**Brief:**
Reproduce the rows verbatim, starting at the first row and ending at the line containing "Pay Per Click Services", with both ends included.

**Provided data:**

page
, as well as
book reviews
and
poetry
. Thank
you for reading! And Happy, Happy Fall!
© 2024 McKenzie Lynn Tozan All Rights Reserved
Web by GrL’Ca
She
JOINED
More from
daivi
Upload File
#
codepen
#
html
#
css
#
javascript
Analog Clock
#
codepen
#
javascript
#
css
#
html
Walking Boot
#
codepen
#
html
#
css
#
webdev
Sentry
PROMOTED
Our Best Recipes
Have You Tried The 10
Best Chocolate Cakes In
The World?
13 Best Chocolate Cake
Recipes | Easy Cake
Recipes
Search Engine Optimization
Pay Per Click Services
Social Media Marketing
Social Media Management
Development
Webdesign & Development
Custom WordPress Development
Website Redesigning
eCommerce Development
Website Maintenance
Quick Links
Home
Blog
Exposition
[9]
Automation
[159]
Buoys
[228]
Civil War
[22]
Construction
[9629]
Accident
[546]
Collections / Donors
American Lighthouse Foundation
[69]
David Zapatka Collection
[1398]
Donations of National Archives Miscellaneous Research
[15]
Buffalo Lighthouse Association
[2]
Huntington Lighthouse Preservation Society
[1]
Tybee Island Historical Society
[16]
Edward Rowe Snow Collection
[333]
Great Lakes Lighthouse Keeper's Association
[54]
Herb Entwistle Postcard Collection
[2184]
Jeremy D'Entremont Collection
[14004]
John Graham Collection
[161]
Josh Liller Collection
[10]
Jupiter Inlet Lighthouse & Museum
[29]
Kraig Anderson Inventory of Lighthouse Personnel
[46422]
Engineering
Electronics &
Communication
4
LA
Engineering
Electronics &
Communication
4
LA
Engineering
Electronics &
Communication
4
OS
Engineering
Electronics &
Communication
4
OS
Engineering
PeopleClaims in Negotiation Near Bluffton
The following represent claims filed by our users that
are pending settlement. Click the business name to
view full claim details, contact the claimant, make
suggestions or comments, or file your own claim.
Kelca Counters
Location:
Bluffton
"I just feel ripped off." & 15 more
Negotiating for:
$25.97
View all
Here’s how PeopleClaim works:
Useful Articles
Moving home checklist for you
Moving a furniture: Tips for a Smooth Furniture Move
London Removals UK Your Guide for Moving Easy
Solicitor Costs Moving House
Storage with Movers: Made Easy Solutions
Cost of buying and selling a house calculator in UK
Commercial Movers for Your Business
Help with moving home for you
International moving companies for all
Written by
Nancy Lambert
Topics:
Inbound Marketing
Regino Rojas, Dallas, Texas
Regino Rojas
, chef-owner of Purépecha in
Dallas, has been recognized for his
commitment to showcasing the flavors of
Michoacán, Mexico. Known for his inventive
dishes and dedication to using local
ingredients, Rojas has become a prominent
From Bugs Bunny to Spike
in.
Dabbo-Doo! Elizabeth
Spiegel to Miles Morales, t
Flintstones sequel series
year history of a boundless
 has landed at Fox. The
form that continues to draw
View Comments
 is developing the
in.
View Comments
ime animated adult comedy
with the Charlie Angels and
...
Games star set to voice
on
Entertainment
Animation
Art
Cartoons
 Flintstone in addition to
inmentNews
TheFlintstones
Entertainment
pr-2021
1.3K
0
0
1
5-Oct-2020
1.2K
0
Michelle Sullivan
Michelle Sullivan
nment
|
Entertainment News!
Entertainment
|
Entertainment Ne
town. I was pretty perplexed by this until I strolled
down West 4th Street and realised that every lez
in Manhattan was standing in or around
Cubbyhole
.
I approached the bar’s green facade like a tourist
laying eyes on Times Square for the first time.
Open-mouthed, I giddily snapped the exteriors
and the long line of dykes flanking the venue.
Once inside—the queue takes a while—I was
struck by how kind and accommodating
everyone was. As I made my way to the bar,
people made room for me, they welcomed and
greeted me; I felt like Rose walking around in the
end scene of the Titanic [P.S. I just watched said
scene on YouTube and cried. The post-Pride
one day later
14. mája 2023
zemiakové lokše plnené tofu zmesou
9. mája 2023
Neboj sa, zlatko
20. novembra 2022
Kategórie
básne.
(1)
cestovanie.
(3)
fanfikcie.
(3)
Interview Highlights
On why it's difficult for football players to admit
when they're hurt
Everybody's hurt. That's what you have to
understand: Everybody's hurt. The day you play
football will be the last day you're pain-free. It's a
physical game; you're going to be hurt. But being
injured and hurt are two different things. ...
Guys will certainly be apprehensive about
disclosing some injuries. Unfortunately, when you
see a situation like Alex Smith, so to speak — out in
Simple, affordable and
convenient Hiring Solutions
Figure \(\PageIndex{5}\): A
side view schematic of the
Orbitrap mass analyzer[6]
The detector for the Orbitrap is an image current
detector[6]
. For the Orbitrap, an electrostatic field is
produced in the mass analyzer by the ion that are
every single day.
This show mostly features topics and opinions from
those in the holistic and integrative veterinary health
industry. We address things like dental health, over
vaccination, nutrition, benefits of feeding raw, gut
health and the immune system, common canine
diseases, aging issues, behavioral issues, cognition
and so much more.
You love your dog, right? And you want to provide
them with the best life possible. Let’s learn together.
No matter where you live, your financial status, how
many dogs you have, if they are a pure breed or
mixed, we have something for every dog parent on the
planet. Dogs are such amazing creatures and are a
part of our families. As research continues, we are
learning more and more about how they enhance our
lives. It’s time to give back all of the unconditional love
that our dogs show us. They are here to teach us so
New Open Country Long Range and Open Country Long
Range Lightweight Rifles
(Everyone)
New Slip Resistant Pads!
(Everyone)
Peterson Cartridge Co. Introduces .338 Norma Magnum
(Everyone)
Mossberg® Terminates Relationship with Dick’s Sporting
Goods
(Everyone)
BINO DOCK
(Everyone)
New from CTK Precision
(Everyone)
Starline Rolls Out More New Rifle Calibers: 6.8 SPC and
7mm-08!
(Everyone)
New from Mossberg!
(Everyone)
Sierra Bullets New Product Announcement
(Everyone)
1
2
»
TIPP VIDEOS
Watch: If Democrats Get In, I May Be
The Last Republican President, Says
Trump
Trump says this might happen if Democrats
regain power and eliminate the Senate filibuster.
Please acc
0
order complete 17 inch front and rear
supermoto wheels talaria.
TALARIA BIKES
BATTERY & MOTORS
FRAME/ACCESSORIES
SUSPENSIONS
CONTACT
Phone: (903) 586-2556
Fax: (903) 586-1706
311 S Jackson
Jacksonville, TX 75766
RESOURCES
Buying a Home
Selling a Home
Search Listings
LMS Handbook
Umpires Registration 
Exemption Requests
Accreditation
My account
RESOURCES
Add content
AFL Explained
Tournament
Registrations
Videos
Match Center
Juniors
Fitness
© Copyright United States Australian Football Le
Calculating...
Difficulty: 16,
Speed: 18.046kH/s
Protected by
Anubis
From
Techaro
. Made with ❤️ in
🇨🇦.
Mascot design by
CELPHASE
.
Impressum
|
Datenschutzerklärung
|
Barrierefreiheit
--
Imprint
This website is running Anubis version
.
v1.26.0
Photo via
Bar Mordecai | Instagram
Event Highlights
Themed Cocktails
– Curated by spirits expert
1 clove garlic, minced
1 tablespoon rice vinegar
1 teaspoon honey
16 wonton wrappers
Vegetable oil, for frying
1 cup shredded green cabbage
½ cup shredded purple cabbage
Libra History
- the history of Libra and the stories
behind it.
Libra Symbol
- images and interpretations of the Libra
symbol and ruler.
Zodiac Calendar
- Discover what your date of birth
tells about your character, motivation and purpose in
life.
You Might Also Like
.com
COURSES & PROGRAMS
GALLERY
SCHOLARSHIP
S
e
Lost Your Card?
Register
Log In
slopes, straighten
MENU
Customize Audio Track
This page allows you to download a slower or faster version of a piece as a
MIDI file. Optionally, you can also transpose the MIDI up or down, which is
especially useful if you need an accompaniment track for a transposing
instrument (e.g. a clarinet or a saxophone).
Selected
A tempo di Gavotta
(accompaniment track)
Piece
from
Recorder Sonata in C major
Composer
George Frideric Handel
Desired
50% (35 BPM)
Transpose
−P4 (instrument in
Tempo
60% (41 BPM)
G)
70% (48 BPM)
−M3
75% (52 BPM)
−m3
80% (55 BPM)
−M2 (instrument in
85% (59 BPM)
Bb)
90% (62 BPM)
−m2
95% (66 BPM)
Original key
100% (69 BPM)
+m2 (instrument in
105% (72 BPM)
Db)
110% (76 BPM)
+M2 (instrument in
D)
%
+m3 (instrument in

**Result for this exercise:**
page
, as well as
book reviews
and
poetry
. Thank
you for reading! And Happy, Happy Fall!
© 2024 McKenzie Lynn Tozan All Rights Reserved
Web by GrL’Ca
She
JOINED
More from
daivi
Upload File
#
codepen
#
html
#
css
#
javascript
Analog Clock
#
codepen
#
javascript
#
css
#
html
Walking Boot
#
codepen
#
html
#
css
#
webdev
Sentry
PROMOTED
Our Best Recipes
Have You Tried The 10
Best Chocolate Cakes In
The World?
13 Best Chocolate Cake
Recipes | Easy Cake
Recipes
Search Engine Optimization
Pay Per Click Services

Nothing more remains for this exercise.